Women often receive warnings about protecting themselves at the mall and in dark parking lots, etc. This is the first warning I have seen for men. I wanted to pass it on in case you haven't heard about it. This will only become more commonplace as the holidays get closer. This is a "heads up" for those men who may be regular Lowe's, Home Depot,

Wal-Mart, Target, or Sam's Club customers. This one caught me by surprise.

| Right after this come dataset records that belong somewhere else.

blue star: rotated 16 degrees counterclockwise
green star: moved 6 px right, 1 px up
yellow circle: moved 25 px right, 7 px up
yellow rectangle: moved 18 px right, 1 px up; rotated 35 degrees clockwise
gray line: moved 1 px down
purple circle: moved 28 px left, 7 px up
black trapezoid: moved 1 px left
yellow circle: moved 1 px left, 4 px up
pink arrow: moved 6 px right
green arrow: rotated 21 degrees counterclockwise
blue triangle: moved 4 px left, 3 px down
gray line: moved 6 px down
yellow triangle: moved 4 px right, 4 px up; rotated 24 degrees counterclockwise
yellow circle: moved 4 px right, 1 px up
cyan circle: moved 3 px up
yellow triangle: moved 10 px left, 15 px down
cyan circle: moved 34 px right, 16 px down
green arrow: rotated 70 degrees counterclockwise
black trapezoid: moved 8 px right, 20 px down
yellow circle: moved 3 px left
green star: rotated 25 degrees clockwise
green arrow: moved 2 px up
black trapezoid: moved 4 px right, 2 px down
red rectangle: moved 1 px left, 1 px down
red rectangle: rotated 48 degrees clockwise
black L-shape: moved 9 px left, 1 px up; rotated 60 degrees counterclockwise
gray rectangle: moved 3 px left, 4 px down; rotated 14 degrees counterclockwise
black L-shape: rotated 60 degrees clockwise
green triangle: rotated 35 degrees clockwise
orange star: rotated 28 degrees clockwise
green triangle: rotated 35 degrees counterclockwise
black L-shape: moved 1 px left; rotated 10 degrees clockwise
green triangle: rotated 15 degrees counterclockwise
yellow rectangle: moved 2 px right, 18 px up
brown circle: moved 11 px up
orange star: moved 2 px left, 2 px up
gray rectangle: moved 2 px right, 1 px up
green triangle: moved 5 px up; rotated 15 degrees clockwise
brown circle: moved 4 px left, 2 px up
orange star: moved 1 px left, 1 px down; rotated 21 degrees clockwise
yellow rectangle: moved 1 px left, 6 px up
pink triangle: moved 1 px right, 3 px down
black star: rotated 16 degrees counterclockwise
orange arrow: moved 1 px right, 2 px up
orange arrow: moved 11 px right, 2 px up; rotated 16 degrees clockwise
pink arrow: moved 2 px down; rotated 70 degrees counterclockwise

Over the last couple weeks I became a victim of a clever scam while out shopping. Simply going out to get some simple Christmas gifts has turned out to be quite traumatic. Don't be naive enough to think it couldn't happen to you or your friends.

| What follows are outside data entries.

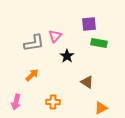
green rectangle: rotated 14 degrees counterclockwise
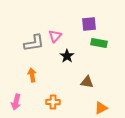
orange arrow: rotated 56 degrees counterclockwise
brown triangle: rotated 24 degrees counterclockwise
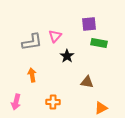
gray L-shape: moved 2 px left, 1 px up
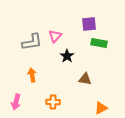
brown triangle: moved 2 px left, 3 px up
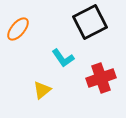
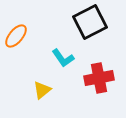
orange ellipse: moved 2 px left, 7 px down
red cross: moved 2 px left; rotated 8 degrees clockwise
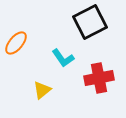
orange ellipse: moved 7 px down
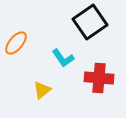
black square: rotated 8 degrees counterclockwise
red cross: rotated 16 degrees clockwise
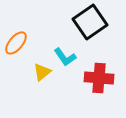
cyan L-shape: moved 2 px right, 1 px up
yellow triangle: moved 18 px up
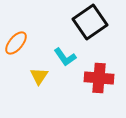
yellow triangle: moved 3 px left, 4 px down; rotated 18 degrees counterclockwise
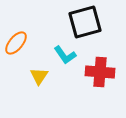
black square: moved 5 px left; rotated 20 degrees clockwise
cyan L-shape: moved 2 px up
red cross: moved 1 px right, 6 px up
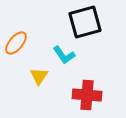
cyan L-shape: moved 1 px left
red cross: moved 13 px left, 23 px down
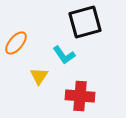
red cross: moved 7 px left, 1 px down
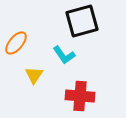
black square: moved 3 px left, 1 px up
yellow triangle: moved 5 px left, 1 px up
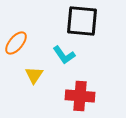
black square: rotated 20 degrees clockwise
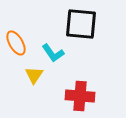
black square: moved 1 px left, 3 px down
orange ellipse: rotated 70 degrees counterclockwise
cyan L-shape: moved 11 px left, 2 px up
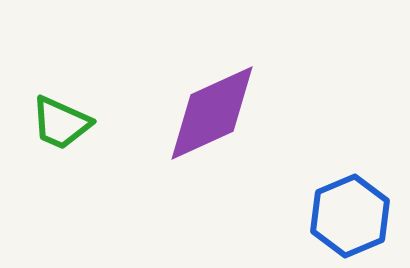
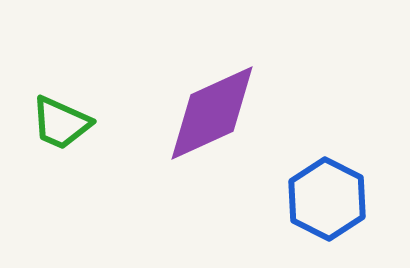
blue hexagon: moved 23 px left, 17 px up; rotated 10 degrees counterclockwise
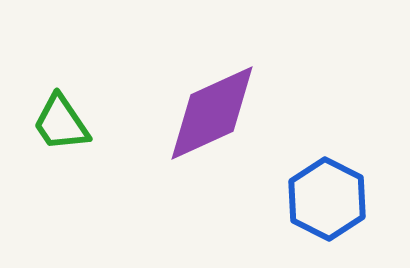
green trapezoid: rotated 32 degrees clockwise
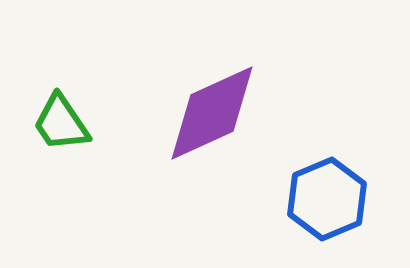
blue hexagon: rotated 10 degrees clockwise
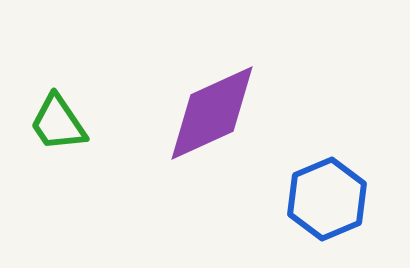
green trapezoid: moved 3 px left
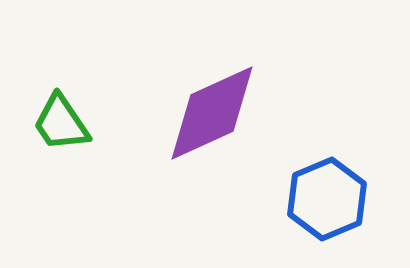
green trapezoid: moved 3 px right
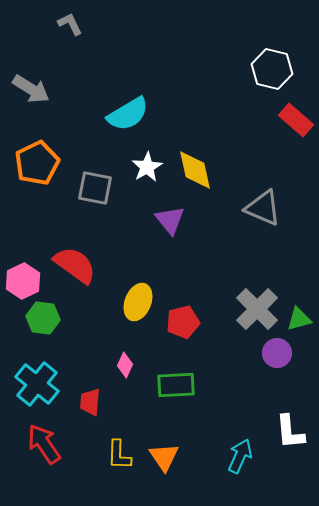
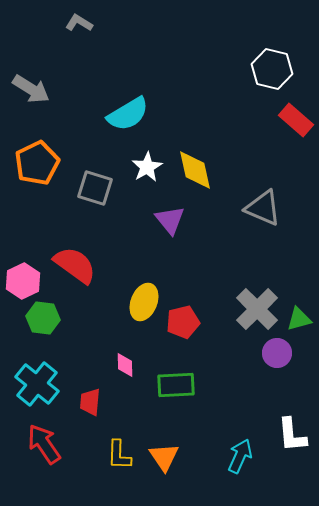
gray L-shape: moved 9 px right, 1 px up; rotated 32 degrees counterclockwise
gray square: rotated 6 degrees clockwise
yellow ellipse: moved 6 px right
pink diamond: rotated 25 degrees counterclockwise
white L-shape: moved 2 px right, 3 px down
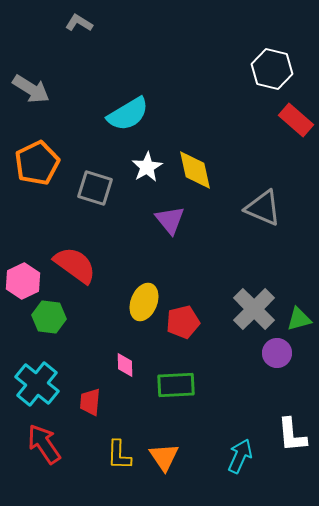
gray cross: moved 3 px left
green hexagon: moved 6 px right, 1 px up
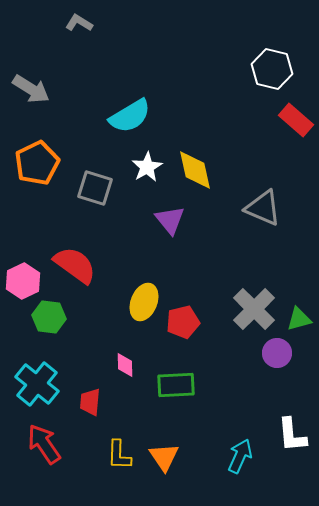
cyan semicircle: moved 2 px right, 2 px down
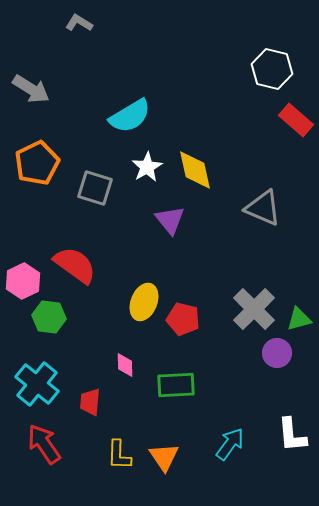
red pentagon: moved 3 px up; rotated 28 degrees clockwise
cyan arrow: moved 10 px left, 12 px up; rotated 12 degrees clockwise
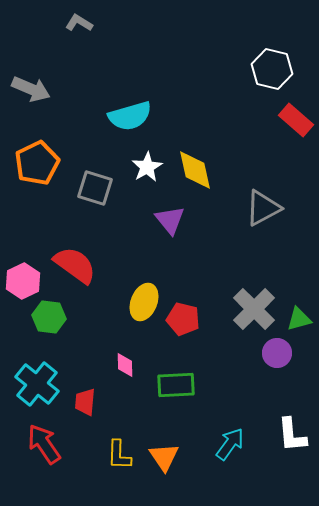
gray arrow: rotated 9 degrees counterclockwise
cyan semicircle: rotated 15 degrees clockwise
gray triangle: rotated 51 degrees counterclockwise
red trapezoid: moved 5 px left
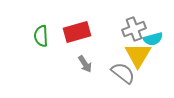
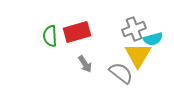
green semicircle: moved 9 px right
gray semicircle: moved 2 px left
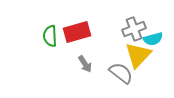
yellow triangle: rotated 12 degrees clockwise
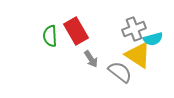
red rectangle: moved 1 px left, 1 px up; rotated 76 degrees clockwise
yellow triangle: rotated 40 degrees counterclockwise
gray arrow: moved 6 px right, 5 px up
gray semicircle: moved 1 px left, 1 px up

Here's how the scam works:

Two seriously good-looking 20-something girls come over to your car dressed as Santa's Helpers as you are packing your shopping into the trunk. They both start helping you pack your stuff into your vehicle. What catches your eye is the very short bright Red Santa helper miniskirts they are wearing and the tight fitting Deep "V" neck red top shirt with their breasts almost falling out.
It is impossible not to look.

When you thank them and offer them a tip, they say "No" and instead ask you for a ride to McDonalds to get some hot cocoa and a snack.

You agree and they get into the back seat. On the way, they start undressing. Then one of them climbs over into the front seat and starts crawling all over you, while the other one steals your wallet. I had my wallet stolen Nov 24th, 26th, 28th, 29th, 30th, twice on Dec.1st, 2nd and 3rd, and very likely again this upcoming weekend.
So tell your friends to be careful!! What a horrible way to take advantage of men during this holiday season. Warn your friends to be vigilant. These girls will not give up; they have proven it over and over again with me.

(By the way, Target has wallets on sale for $2.99 each. I found cheaper ones at Wal-Mart for $1.99 and bought them out. Also, you will never get to eat at McDonald's. I've already lost 14 pounds justrunning back and forth to Lowe's, Home Depot, Sam's Club, Wal-Mart, and Target.)

So please, send this along to all the older men that you know, and warn them to be on the lookout for this scam.

PS: (The best times are just before lunch and around 4:30 in the
afternoon.)

Brian


----------



## bones44 (Jan 7, 2011)

That's great Brian !


----------



## Mattuk (Oct 16, 2010)

Yeah good one Brain.


----------



## youngdon (Mar 10, 2010)

Now that was funny.


----------



## bgfireguy (Apr 12, 2011)

Well lucky for me I live outside of your shopping zone and was able to find wallets an sale in the kids section for .87c so I stocked up.


----------



## 220swift (Mar 2, 2011)

I've been to 7 Target stores and haven't been scammed yet. Need more info??????????


----------



## sos1inmesa (May 11, 2011)

HAHAHA!!!!!!!!!!!!!!!!!!!!!!


----------



## Yooperman (Dec 10, 2011)

Wow!! Thats a good one. lol

yoop


----------



## destructive_mechanic (Jul 22, 2011)

Hahahaha, what city is that Lowes in???


----------



## bar-d (Feb 3, 2010)

I don't care who you are, that's funny right there.


----------